**Extract:**

Inspiration

The idea for FeelyBot came to us from the desire to help people with emotional disorders. There are millions of people in the world that suffer from depression, social anxiety, or other forms of disorders. We asked ourselves how we could use the Jibo platform and it's super cute interface to cheer up or improve a user's mood. FeelyBot aims to be your closest and most loyal friend; he will always be there for you, through the good and the bad. FeelyBot's goal is to improve a person's day, and in the long term help treat behavioral and emotional disorders.

What it does

The application is designed to respond to the user's emotions while improving the interactive function between the user and bot. The app uses the database (timeline posts and photos) from the user's Facebook account, and then processing this information using numerous APIs such as Clarifai, Microsoft Emotion API, and IBM AlchemyAPI. Via these APIs, Feelybot can evaluate the strength of the user's five basic emotions: happiness, sadness, anger, disgust, and fear. The Node JS server uses Wit.ai to parse the data and build a personalized AI that can cater to the user's specific emotional needs. The AI communicates through the Jibo device to provide text-to-speech interactions to the user.

How we built it

The server will track if there is a new Facebook post and run a sentimental analysis on the post. There are two types of post that are going go to be analyzed: text posts and image posts. With text post, FeelyBot will call an AlchemyAPI, which scores the different emotions of the post. FeelyBot then interprets the result and responds to the user in a positive way. With image post, FeelyBot will collect the image, then call Microsoft Emotion API to analyze the sentimental elements and Clarifai to get an overall description of the image. FeeleyBot combines the results from both APIs and uses it to determine the user's emotional state. All API is being called via Rapid API or native API.

Saved entries:
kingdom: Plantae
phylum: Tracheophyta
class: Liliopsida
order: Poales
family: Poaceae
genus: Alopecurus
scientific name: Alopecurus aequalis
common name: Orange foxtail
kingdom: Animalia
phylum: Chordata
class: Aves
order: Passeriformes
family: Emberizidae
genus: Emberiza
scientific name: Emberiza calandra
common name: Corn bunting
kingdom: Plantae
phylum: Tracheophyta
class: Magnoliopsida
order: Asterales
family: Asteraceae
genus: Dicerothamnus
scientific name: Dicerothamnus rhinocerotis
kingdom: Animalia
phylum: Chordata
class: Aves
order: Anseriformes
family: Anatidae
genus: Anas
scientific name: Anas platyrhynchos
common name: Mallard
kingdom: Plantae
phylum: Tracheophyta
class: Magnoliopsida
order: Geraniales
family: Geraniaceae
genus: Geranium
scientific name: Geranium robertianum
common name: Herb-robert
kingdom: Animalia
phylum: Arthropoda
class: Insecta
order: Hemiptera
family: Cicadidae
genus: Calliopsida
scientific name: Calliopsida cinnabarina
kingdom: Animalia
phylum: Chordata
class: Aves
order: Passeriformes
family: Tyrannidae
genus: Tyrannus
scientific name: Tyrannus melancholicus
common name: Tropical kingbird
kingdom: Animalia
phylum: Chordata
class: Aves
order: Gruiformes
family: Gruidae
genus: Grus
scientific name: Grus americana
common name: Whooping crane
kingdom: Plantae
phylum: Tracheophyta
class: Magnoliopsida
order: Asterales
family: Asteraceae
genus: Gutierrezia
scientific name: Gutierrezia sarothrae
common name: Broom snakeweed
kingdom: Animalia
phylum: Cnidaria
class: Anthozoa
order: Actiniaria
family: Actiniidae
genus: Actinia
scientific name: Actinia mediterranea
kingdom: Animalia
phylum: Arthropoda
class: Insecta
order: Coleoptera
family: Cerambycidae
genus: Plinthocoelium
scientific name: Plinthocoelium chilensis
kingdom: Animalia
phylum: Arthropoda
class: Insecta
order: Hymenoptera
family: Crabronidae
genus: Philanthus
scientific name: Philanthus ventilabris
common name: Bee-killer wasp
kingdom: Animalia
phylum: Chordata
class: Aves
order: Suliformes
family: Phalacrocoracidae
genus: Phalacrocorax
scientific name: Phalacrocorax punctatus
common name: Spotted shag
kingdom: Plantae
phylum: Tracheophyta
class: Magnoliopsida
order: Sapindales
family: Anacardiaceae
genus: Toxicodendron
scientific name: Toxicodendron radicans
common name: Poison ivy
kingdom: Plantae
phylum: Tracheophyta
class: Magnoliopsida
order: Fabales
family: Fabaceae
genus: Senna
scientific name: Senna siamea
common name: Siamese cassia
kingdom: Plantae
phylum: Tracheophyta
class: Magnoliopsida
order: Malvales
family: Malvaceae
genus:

**What you have to do:** Reproduce the FeelyBot write-up above word for word, starting with "The application is" and going on through "to the user.".

**Response:**
The application is designed to respond to the user's emotions while improving the interactive function between the user and bot. The app uses the database (timeline posts and photos) from the user's Facebook account, and then processing this information using numerous APIs such as Clarifai, Microsoft Emotion API, and IBM AlchemyAPI. Via these APIs, Feelybot can evaluate the strength of the user's five basic emotions: happiness, sadness, anger, disgust, and fear. The Node JS server uses Wit.ai to parse the data and build a personalized AI that can cater to the user's specific emotional needs. The AI communicates through the Jibo device to provide text-to-speech interactions to the user.